The man explained to the kennel owner that he wanted the biggest, meanest, most vicious dog in the kennel, and the owner offered to take the man on a tour of the premises.
After they had been walking for a few minutes, they came upon a large dog, snarling loudly, and biting and clawing at the cage.
“He looks like he´d be a pretty good attack dog,” said the buyer.
“Well, he´s not bad,” replied the owner, “but I have a different one in mind for you.”
They continued walking around the premises, and after a while they found an even larger, meaner dog than the first. He snarled at the two men and tried to bite them through the wire on his cage.
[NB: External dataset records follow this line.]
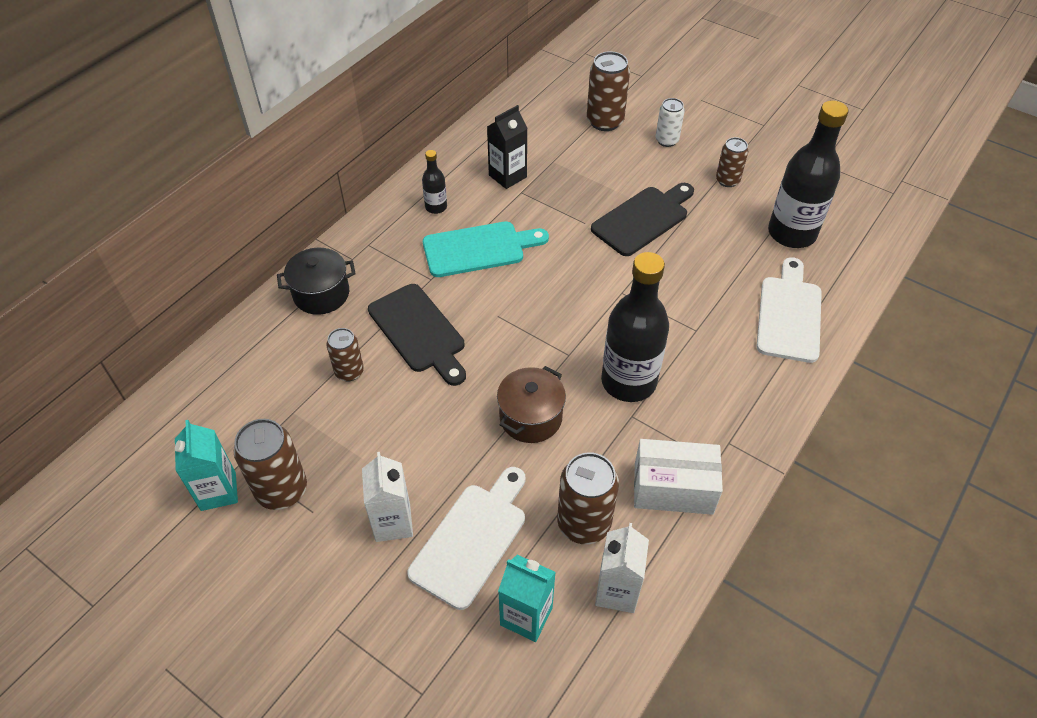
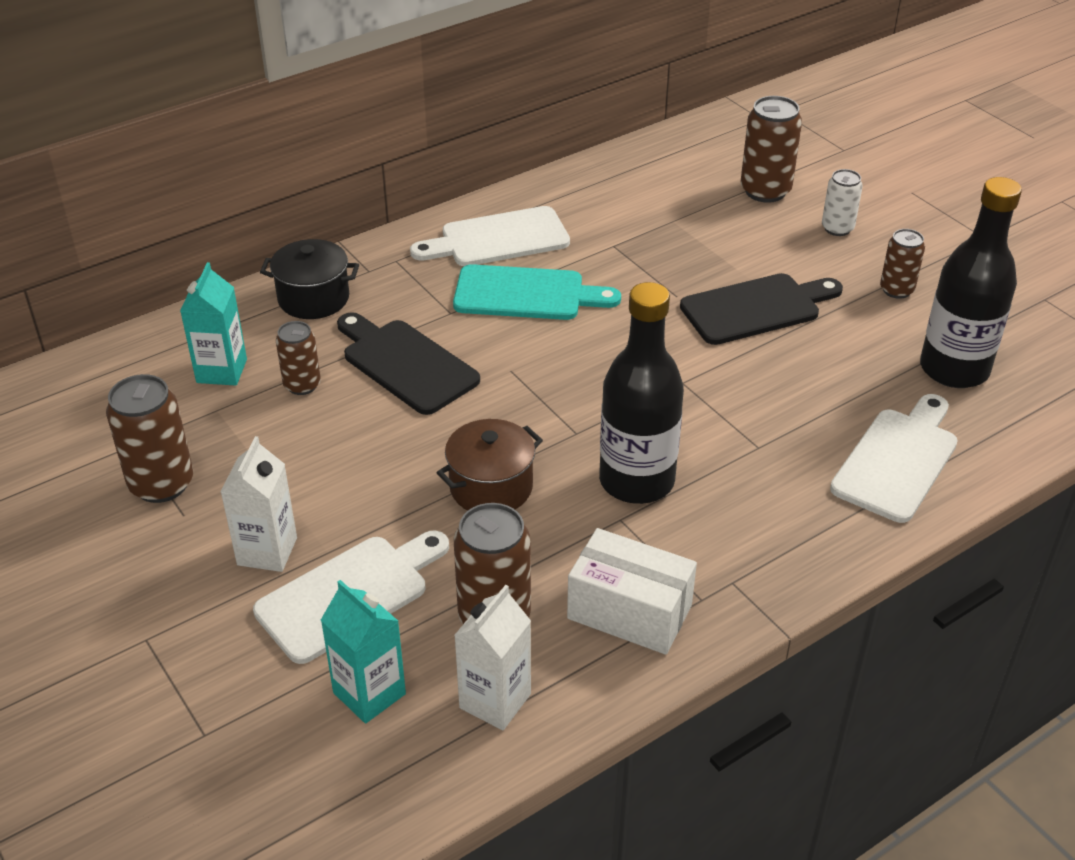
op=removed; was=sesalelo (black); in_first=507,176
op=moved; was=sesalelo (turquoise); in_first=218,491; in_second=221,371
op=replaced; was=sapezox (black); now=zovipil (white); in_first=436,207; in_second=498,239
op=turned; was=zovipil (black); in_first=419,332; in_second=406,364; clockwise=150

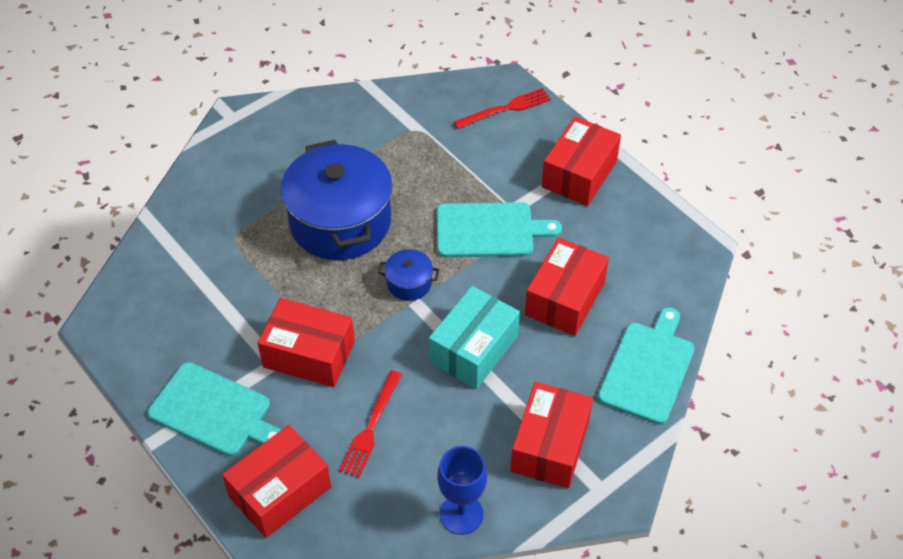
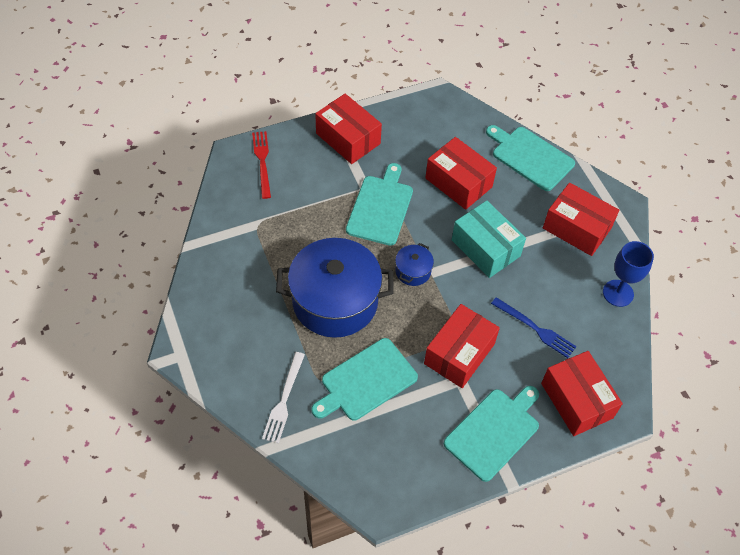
op=added; now=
“Ah,” said the buyer. “This must be the dog you were referring to earlier.”
“Well, no.” said the owner. “I have something better in mind for you.”
The men continued their tour. Eventually, they came upon a large dog, panting heavily and lying quietly on his side, licking his asshole. He seemed unaware of the men´s approach.
“This is the dog I had in mind for you,” said the owner.
The buyer was flabbergasted. “You´re joking!” he exclaimed. “This dog is tame compared to the others; he doesn´t even act like an attack dog.”
“I know he appears tame now,” said the owner. “But you see, he just ate an Politician, and he´s trying to get the taste out of his mouth.”